Each line below with the string "lines" should be copied.

---------------

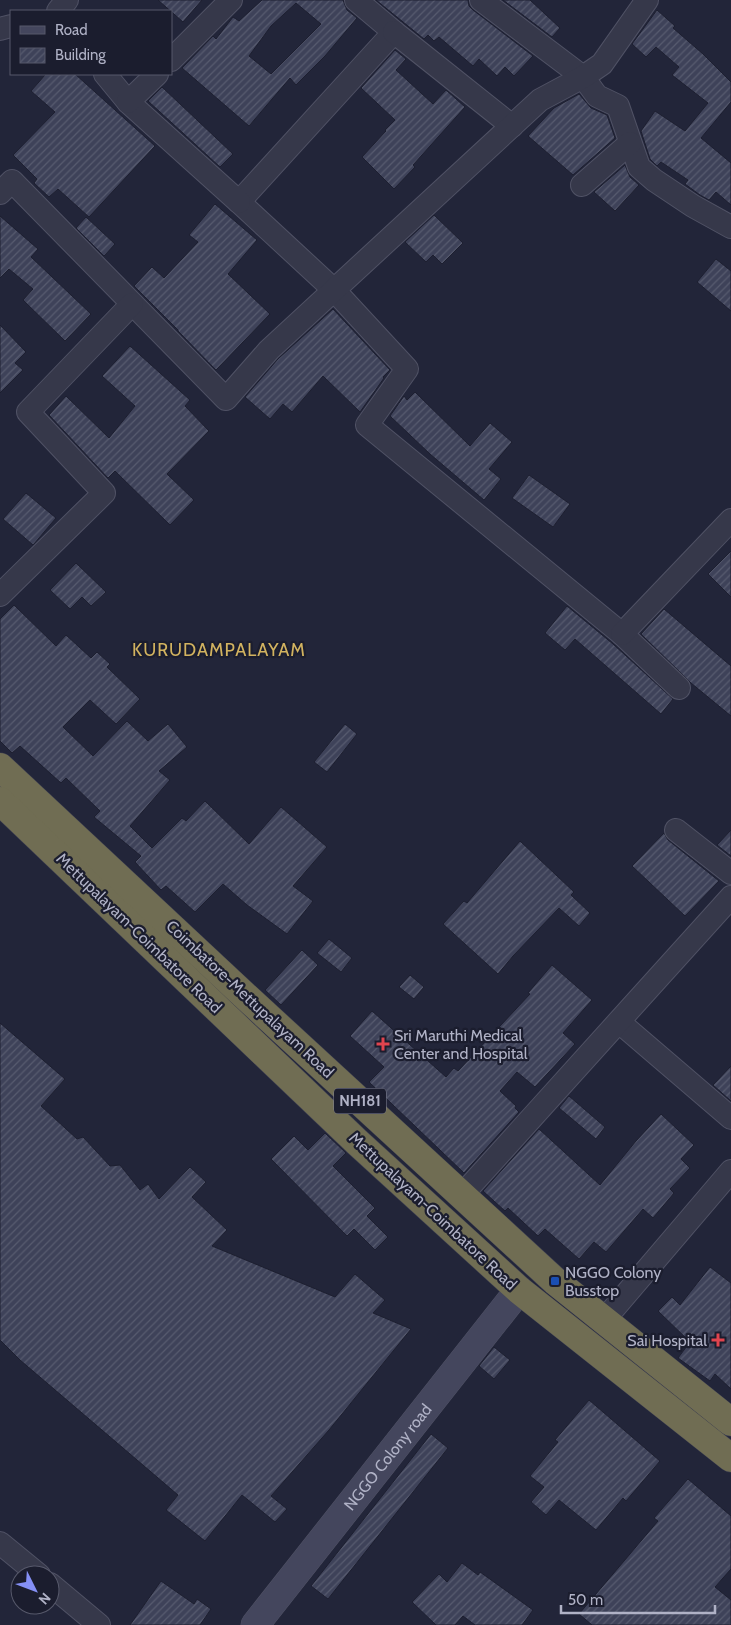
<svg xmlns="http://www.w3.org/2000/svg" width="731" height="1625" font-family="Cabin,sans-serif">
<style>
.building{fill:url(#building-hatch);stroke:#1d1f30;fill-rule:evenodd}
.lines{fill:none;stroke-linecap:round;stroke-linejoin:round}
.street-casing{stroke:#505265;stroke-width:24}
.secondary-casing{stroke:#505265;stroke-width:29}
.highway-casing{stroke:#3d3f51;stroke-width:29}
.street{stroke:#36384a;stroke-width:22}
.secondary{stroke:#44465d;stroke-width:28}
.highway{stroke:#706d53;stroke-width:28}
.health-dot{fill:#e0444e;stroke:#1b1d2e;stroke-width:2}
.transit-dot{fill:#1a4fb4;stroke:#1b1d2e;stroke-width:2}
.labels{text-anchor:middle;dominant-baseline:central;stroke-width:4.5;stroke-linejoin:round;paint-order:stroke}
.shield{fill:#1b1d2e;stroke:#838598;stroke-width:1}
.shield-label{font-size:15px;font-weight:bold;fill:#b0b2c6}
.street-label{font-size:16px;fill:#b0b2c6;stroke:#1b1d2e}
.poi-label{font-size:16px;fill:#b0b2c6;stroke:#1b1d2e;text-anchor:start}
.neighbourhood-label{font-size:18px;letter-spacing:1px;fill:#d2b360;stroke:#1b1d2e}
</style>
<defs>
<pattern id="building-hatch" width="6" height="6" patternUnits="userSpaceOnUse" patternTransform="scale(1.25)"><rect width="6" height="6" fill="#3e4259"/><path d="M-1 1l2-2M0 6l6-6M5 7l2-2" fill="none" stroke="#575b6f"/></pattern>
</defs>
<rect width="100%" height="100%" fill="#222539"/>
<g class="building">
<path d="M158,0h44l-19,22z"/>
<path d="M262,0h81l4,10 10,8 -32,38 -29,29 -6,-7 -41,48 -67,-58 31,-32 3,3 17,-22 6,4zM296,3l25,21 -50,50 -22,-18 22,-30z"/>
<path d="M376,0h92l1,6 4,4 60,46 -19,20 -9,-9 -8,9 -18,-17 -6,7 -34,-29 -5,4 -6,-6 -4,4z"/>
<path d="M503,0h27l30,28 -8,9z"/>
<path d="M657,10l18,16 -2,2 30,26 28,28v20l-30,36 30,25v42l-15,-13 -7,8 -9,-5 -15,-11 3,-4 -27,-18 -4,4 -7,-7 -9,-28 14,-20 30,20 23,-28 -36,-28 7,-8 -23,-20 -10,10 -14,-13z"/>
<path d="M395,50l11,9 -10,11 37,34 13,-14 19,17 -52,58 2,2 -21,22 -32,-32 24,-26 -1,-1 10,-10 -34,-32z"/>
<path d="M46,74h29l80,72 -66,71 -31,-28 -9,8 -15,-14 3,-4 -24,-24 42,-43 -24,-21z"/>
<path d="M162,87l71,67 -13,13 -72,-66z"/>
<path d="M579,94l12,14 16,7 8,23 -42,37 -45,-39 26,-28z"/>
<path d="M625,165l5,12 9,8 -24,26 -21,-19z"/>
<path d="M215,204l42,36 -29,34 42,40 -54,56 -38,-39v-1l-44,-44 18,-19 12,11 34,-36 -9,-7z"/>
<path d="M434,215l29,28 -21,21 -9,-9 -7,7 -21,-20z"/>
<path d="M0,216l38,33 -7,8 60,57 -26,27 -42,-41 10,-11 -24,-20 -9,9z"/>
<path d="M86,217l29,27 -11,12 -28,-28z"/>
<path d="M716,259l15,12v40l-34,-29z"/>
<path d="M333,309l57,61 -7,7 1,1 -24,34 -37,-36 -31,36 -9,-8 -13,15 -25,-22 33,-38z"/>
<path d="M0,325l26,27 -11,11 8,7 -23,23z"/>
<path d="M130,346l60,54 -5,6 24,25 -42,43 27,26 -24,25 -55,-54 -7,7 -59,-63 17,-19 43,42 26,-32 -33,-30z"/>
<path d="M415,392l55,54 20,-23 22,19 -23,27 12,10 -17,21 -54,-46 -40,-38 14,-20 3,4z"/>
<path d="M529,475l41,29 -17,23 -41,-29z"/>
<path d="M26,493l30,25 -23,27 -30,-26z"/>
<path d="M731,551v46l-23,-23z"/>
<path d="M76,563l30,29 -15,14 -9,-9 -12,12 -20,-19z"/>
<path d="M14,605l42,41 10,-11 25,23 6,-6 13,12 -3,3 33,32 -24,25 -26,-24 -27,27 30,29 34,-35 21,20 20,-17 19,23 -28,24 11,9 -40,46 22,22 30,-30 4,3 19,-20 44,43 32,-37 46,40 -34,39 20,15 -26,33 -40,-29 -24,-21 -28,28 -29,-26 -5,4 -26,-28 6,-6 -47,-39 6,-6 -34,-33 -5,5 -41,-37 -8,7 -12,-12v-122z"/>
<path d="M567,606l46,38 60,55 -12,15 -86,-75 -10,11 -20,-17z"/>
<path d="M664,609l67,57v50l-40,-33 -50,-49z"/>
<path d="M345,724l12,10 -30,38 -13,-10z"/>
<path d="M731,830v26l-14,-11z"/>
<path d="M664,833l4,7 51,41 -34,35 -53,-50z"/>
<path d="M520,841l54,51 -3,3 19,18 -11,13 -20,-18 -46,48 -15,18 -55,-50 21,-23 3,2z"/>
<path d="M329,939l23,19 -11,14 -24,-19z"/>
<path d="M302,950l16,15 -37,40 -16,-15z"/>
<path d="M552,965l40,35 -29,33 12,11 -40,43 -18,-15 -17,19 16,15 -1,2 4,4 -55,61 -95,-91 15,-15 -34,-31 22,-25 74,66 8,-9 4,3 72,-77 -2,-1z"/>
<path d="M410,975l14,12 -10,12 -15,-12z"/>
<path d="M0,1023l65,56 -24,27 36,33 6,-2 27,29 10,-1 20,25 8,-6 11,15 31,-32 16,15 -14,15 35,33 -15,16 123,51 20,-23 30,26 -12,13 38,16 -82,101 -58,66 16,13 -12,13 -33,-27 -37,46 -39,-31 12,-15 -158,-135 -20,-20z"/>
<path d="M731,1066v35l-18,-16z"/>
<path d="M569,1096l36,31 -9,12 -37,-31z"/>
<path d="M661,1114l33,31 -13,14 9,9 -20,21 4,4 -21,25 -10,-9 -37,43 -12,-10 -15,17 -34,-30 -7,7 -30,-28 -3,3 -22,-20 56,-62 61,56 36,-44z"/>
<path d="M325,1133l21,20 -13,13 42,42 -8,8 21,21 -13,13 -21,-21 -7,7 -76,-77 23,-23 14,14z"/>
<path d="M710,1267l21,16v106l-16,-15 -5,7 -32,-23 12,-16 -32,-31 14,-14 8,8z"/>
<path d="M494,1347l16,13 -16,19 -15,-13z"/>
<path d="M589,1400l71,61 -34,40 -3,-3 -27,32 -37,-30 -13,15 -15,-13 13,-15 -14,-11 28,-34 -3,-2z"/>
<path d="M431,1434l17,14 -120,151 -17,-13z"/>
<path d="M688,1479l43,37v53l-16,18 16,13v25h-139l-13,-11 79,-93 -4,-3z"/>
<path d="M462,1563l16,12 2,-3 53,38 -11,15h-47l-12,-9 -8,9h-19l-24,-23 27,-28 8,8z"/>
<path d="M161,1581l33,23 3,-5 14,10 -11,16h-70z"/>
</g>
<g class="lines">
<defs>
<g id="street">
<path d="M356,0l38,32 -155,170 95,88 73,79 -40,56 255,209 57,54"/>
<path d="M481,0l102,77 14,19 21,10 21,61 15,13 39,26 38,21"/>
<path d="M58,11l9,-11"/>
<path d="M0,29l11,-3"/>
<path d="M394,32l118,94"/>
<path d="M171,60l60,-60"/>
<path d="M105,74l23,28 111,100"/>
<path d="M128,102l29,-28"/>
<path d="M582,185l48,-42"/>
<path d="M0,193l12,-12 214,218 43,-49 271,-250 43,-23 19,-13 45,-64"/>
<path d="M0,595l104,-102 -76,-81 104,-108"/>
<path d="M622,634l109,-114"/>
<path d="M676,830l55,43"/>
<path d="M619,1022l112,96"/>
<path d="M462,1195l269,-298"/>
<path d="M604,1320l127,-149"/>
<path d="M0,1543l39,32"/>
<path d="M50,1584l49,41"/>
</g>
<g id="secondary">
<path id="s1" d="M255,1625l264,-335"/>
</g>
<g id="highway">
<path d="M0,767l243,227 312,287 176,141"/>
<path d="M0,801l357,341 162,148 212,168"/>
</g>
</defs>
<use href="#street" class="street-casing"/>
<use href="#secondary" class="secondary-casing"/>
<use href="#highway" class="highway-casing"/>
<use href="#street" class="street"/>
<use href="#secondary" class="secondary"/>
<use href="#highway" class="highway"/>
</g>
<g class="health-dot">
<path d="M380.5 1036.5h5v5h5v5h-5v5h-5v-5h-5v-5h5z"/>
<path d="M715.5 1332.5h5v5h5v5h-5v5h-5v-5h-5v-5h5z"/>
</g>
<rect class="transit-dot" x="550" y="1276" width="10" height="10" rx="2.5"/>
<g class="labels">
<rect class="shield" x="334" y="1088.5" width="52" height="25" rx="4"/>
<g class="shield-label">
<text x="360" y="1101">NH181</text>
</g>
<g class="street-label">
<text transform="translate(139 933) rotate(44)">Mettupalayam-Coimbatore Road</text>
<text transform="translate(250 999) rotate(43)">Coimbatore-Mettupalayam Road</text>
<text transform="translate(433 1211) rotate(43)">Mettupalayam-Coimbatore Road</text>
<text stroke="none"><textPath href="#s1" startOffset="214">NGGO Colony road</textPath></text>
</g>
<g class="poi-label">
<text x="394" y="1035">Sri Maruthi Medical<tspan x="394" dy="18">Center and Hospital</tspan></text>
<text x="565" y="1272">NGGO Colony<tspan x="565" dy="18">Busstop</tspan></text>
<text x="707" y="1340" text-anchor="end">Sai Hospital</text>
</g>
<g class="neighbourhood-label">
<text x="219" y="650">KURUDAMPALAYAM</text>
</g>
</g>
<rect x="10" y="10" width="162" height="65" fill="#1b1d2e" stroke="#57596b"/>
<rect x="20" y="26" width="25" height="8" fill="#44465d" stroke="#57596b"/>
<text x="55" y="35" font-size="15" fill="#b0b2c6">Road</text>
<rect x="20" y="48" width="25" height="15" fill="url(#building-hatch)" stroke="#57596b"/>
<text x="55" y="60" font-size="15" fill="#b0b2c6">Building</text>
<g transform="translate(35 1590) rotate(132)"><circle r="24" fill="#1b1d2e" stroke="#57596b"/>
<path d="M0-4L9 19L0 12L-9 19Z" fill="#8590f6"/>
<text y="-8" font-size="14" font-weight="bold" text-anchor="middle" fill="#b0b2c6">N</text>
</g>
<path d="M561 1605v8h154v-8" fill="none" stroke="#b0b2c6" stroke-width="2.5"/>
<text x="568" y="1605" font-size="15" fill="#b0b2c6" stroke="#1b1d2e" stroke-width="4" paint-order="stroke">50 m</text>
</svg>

---------------

* [ANSWER TO THIS TASK]:
.lines{fill:none;stroke-linecap:round;stroke-linejoin:round}
<g class="lines">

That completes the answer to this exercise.